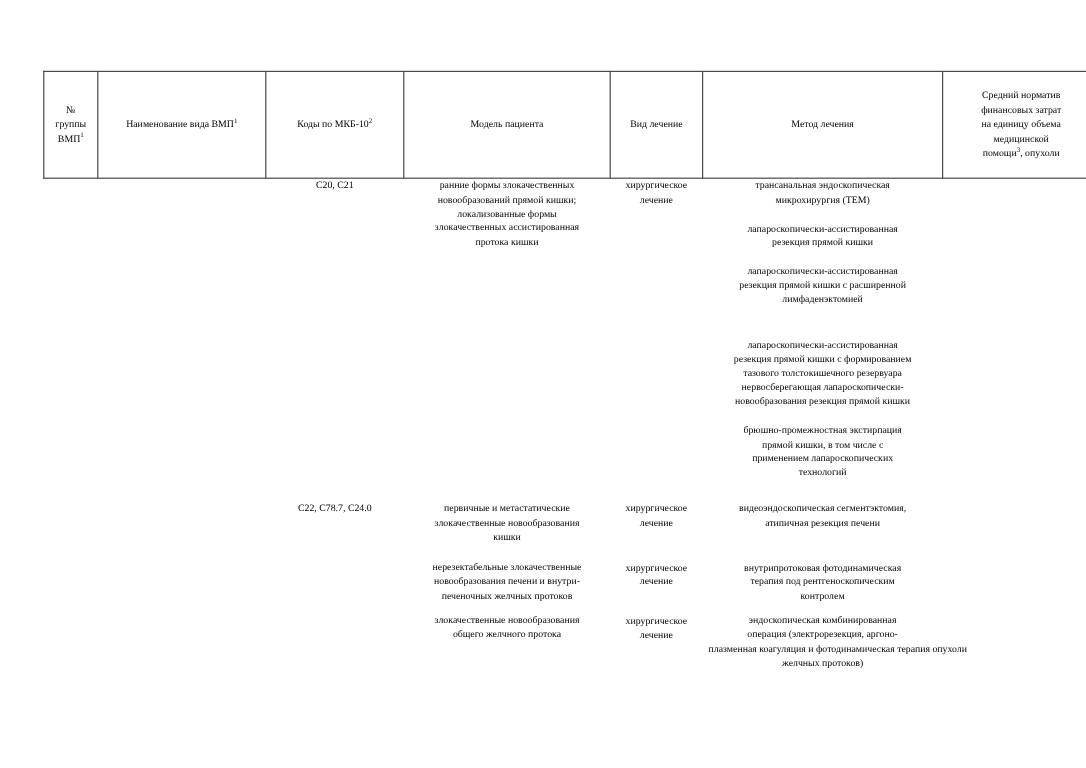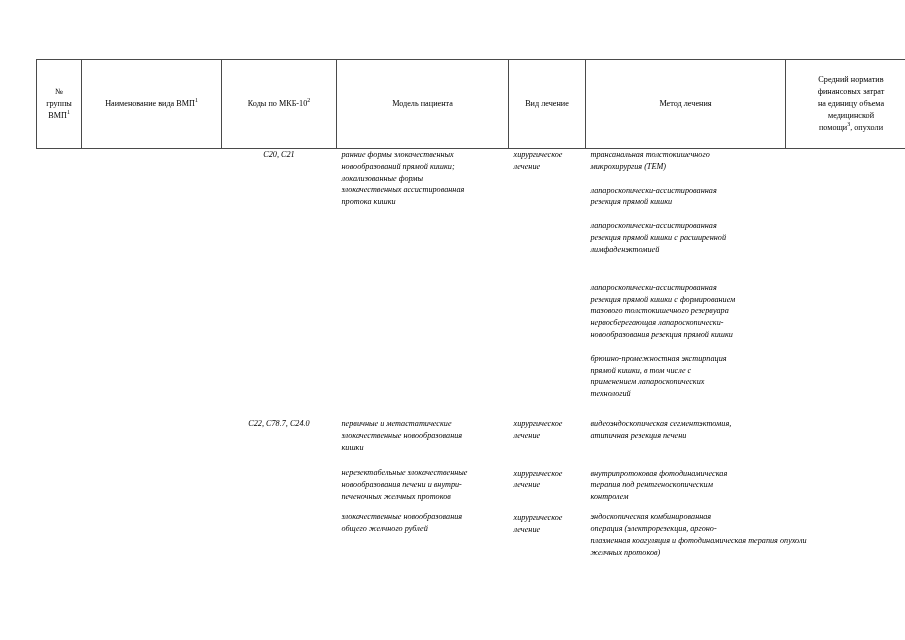--- a/index.html
+++ b/index.html
@@ -70,7 +70,6 @@
     border: 0;
     font-size: 8.2px;
     line-height: 1.44;
-    font-style: italic;
   }
 
   .sup {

+ + + + +

Provide the listing above once more, exactly, with the pictures removed.

--- a/index.html
+++ b/index.html
@@ -70,7 +70,6 @@
     border: 0;
     font-size: 8.2px;
     line-height: 1.44;
-    font-style: italic;
   }
 
   .sup {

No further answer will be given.